Proposer

jeudi 4 novembre 2021, par Entropia

Pour Jacques Testart, il est urgent que la pensée de la décroissance intègre une réflexion qui débouche sur des propositions concrètes dans le domaine scientifique et dans les champs spécifiques que sont : la procréation, la contraception, la stérilisation, la sélection, la correction, la reproduction, la modification, la création. Autant de secteurs de recherches porteurs de promesses, mais aussi lourds de menaces. Il s’agit d’espérer qu’une autre « biopolitique » soit possible dans un monde apaisé. Mais pour y parvenir, « le rôle et les orientations de la recherche, comme la gestion des innovations, devront, de plus en plus, être soumis aux attentes véritables de la société ».

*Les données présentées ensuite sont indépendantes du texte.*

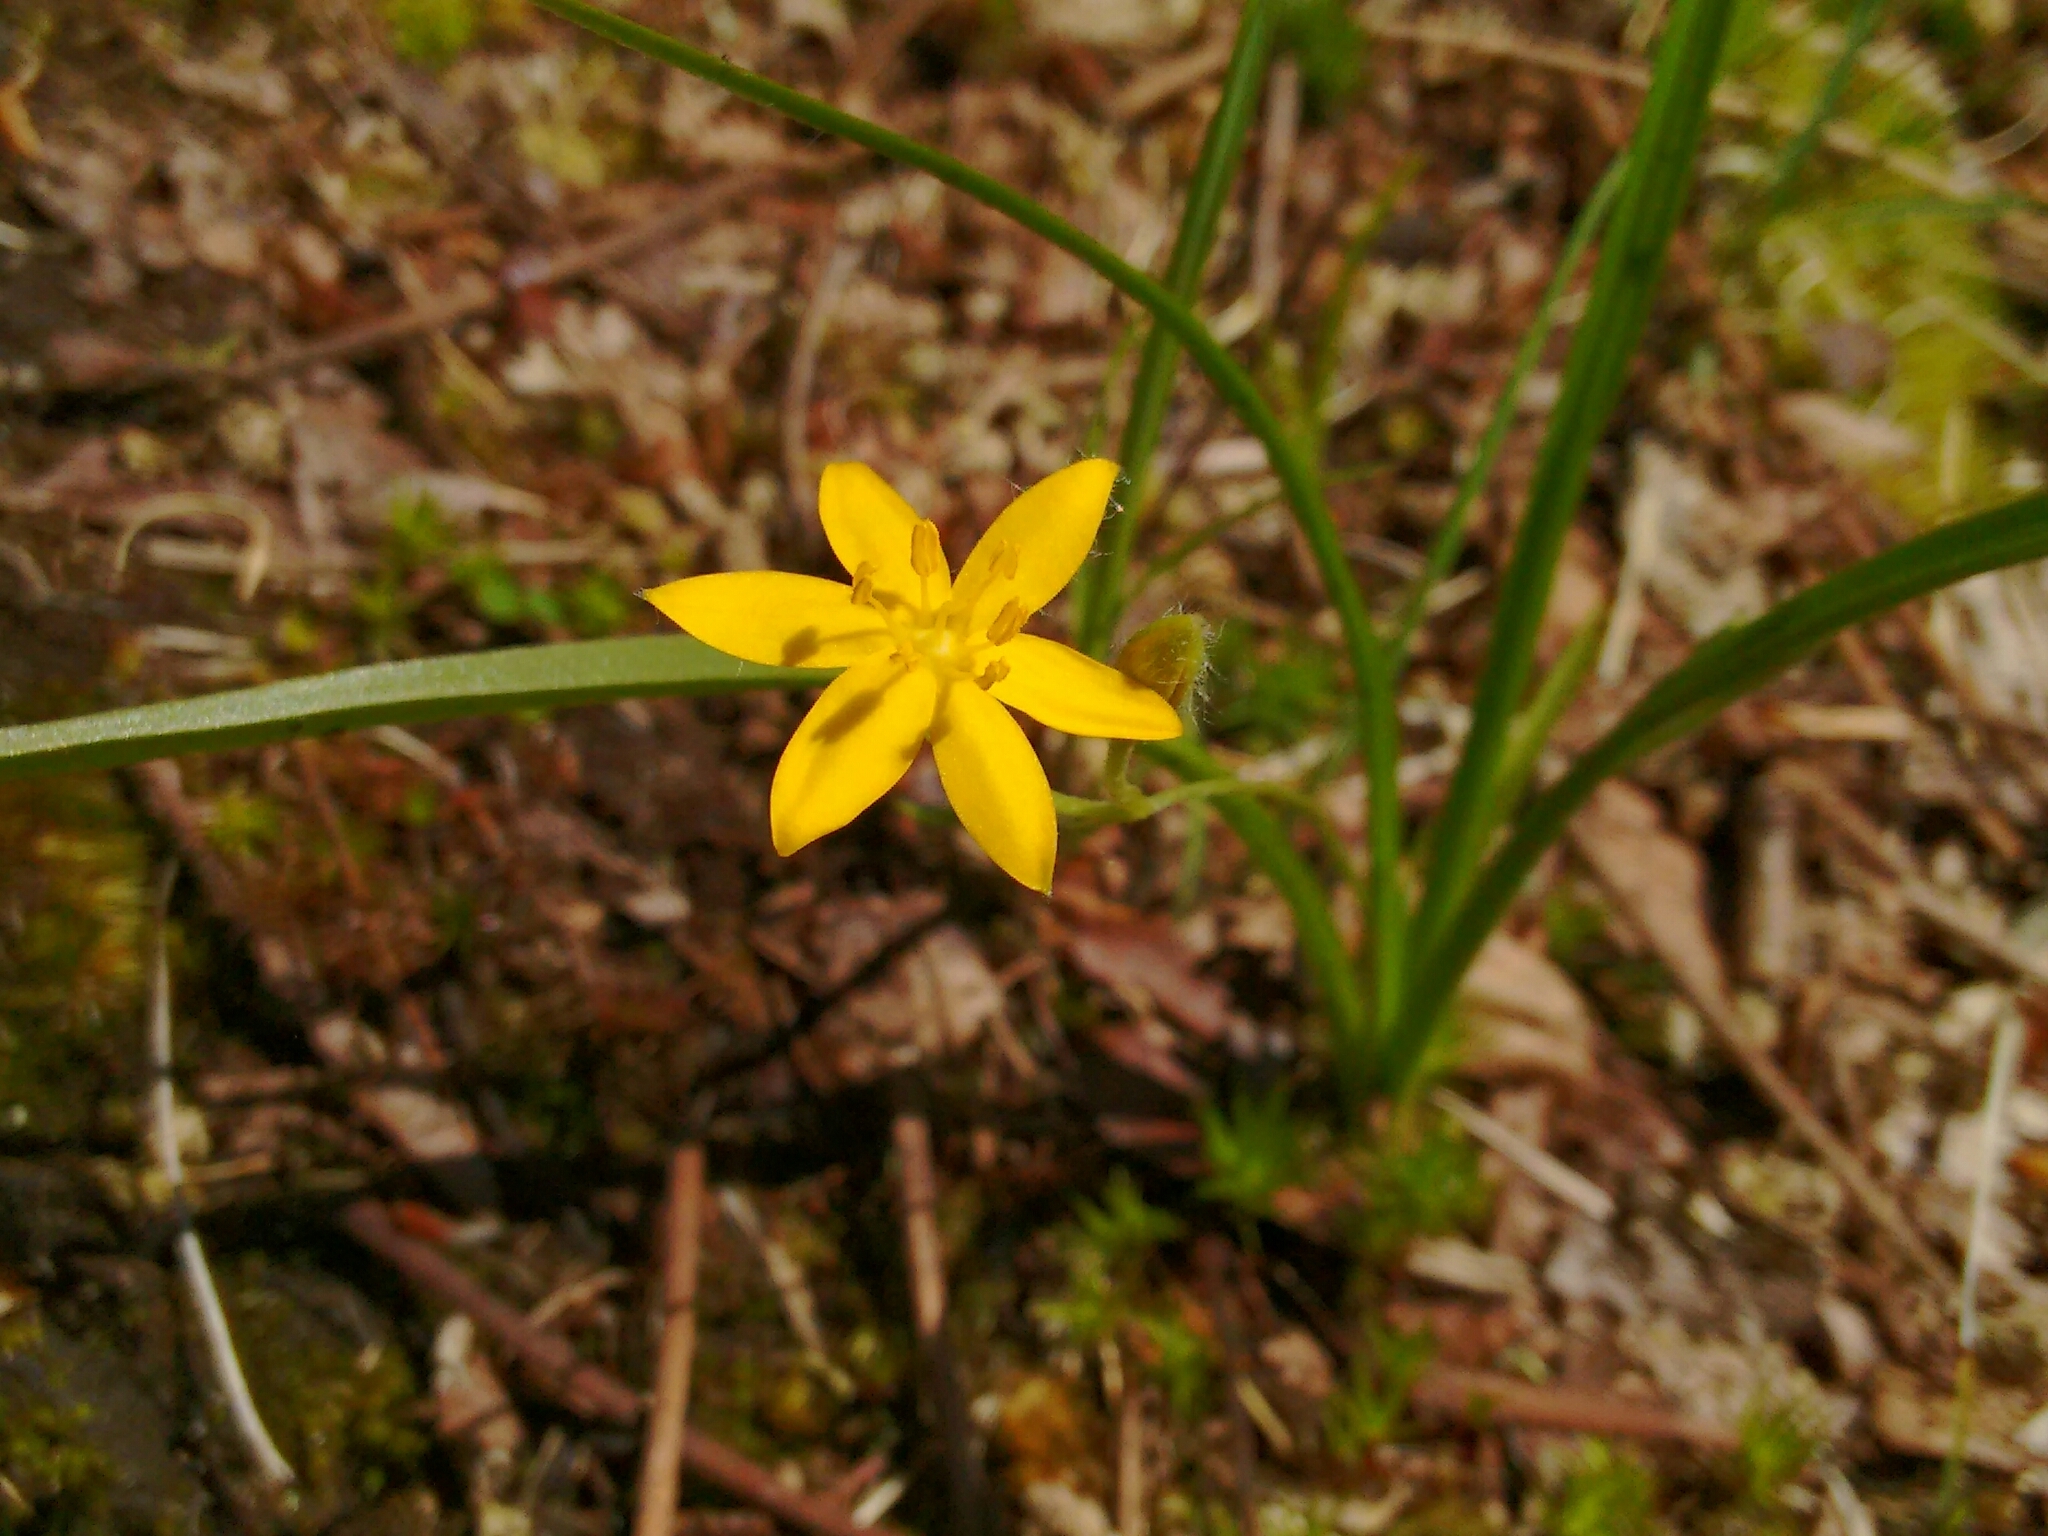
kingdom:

L’effondrement de la biodiversité est un indicateur majeur du caractère insoutenable du modèle dominant. Freiner la mondialisation au profit d’une relocalisation « implique d’une manière ou d’une autre, une décroissance ». Mais pour Ernest Garcia, cette décroissance doit être comprise comme « transition vers une société à échelle humaine », sans que soit exclue pour autant l’hypothèse d’un effondrement de la civilisation. Il ne faut pas oublier que « les soins palliatifs technologiques en phase terminale de la croissance sont seulement provisoires ». L’auteur propose enfin d’intégrer « quatre principes » pouvant atténuer, écologiquement et socialement, les effets négatifs d’une inéluctable décroissance.

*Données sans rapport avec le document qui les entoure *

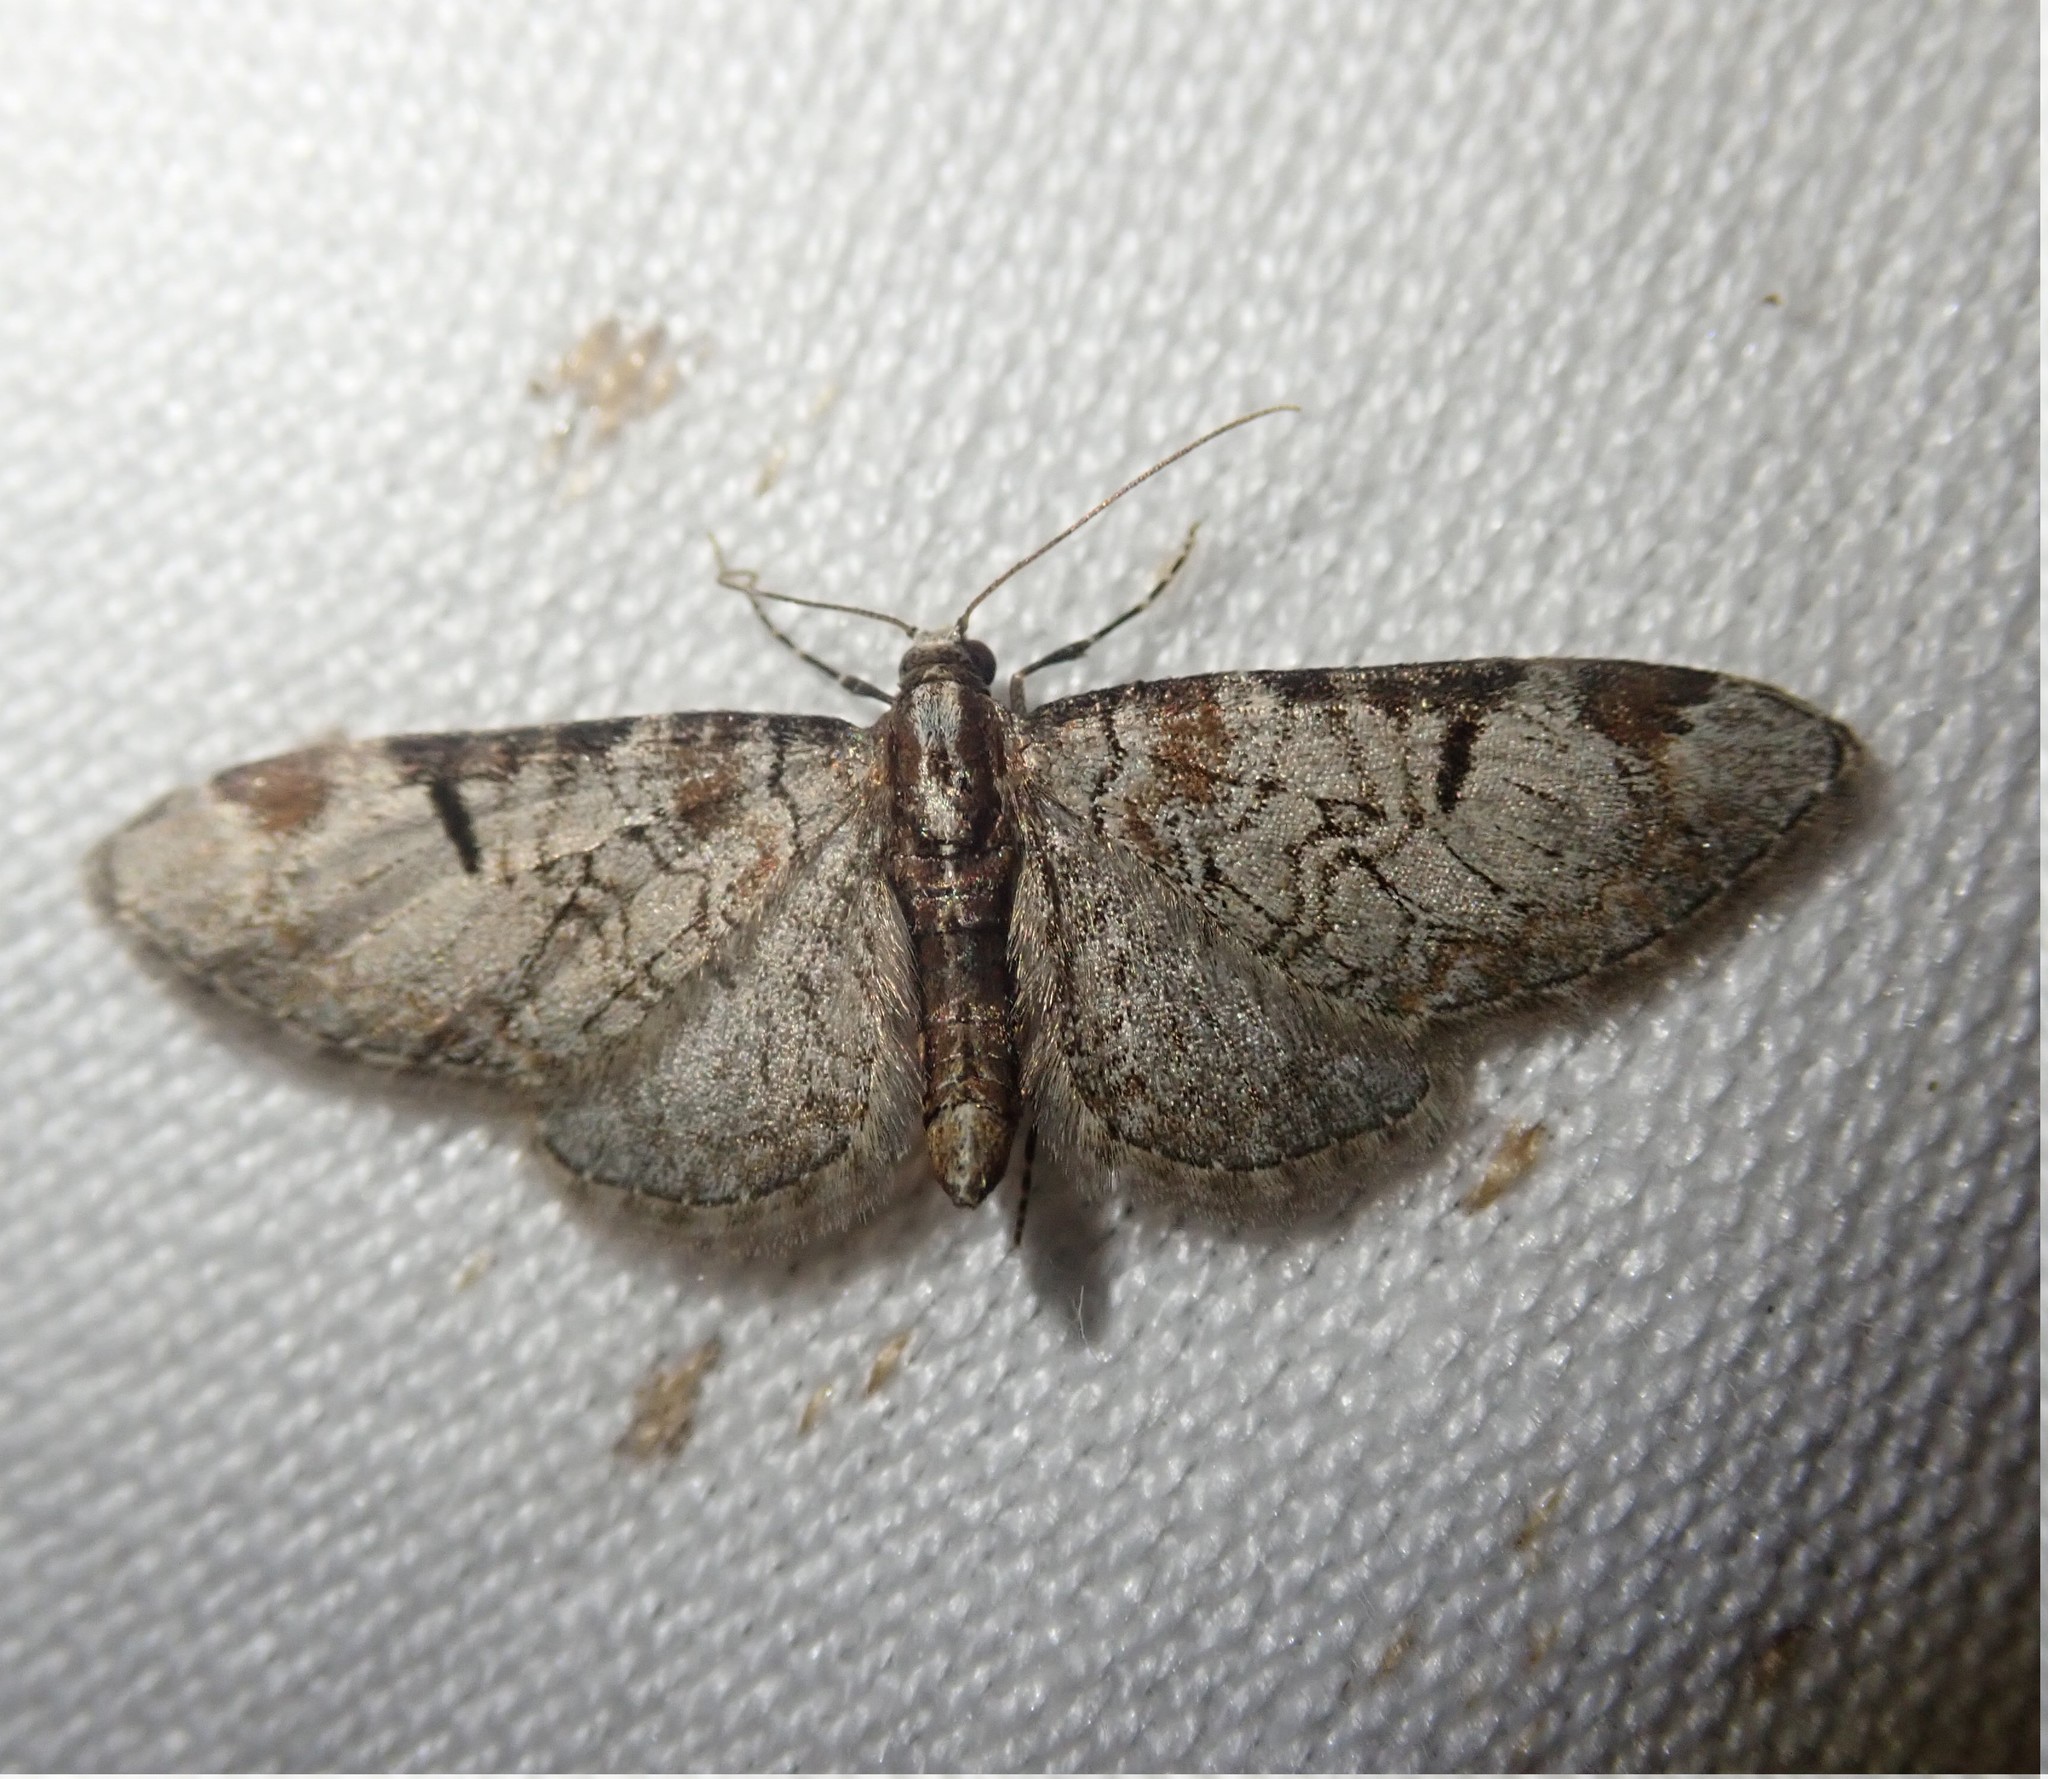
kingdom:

Laure Dobigny, quant à elle, s’attache à présenter des pistes mettant en relation l’autonomisation énergétique locale et les prémices d’un changement social radical. Le développement et l’usage des énergies renouvelables doivent se dégager de l’idéologie technologique dominante. La pratique de la décroissance implique une sobriété énergétique induisant un autre rapport à la nature et une autre organisation sociale dans laquelle l’autonomie individuelle, comme celle des communes ou des villes, conduit paradoxalement à davantage de liens sociaux. Cette réorientation des modes de vie est déjà à l’œuvre. Elle doit être poursuivie.

Simon Charbonneau donne un exemple de cette réorganisation indispensable dans la politique des transports et des moyens de communication. Il montre que les capacités de résistance des populations à des projets de croissance d’infrastructures peuvent modifier les décisions politiques. « Dans le monde dominé par la fuite en avant vers “le toujours plus”, les postures de résistance sont dans tous les domaines une ardente obligation politique et morale ». Mais l’auteur rappelle un préalable incontournable à ces postures et à ces actions : il convient de distinguer au préalable « la décroissance subie de la décroissance choisie ». Il s’agit rien moins que d’une révolution politique et démocratique qui nous place face à un défi sans précédent, qui est un ultime « sursaut spirituel. Voilà où peut mener une réflexion sur la décroissance des transports ».

En effet, il n’y a pas d’alternative aux carburants pétroliers sans une remise en question du rôle des transports. Partant d’une analyse des relations entre la sécurité alimentaire, les revenus agricoles et les technologies de croissance soutenues par la politique agricole commune depuis un demi-siècle, les propositions de Paul Lannoye s’attachent, afin d’en sortir, à démontrer la démesure et l’impasse actuelle dans d’autres domaines d’activités. Il s’agit d’abord de renoncer à l’esprit de domination, puis de considérer « l’énergie comme clé du changement de paradigme ». Les techniques existent pour impulser un changement déterminant, mais la volonté politique reste inféodée à la logique dominante de la croissance à tout prix. Il faut privilégier un usage alimentaire des terres cultivables. Le recours aux ressources renouvelables et locales, comme aux techniques appropriées, implique que « soient levés les obstacles idéologiques et politiques » qui en interdisent la gestion conviviale, écologiquement et socialement responsable.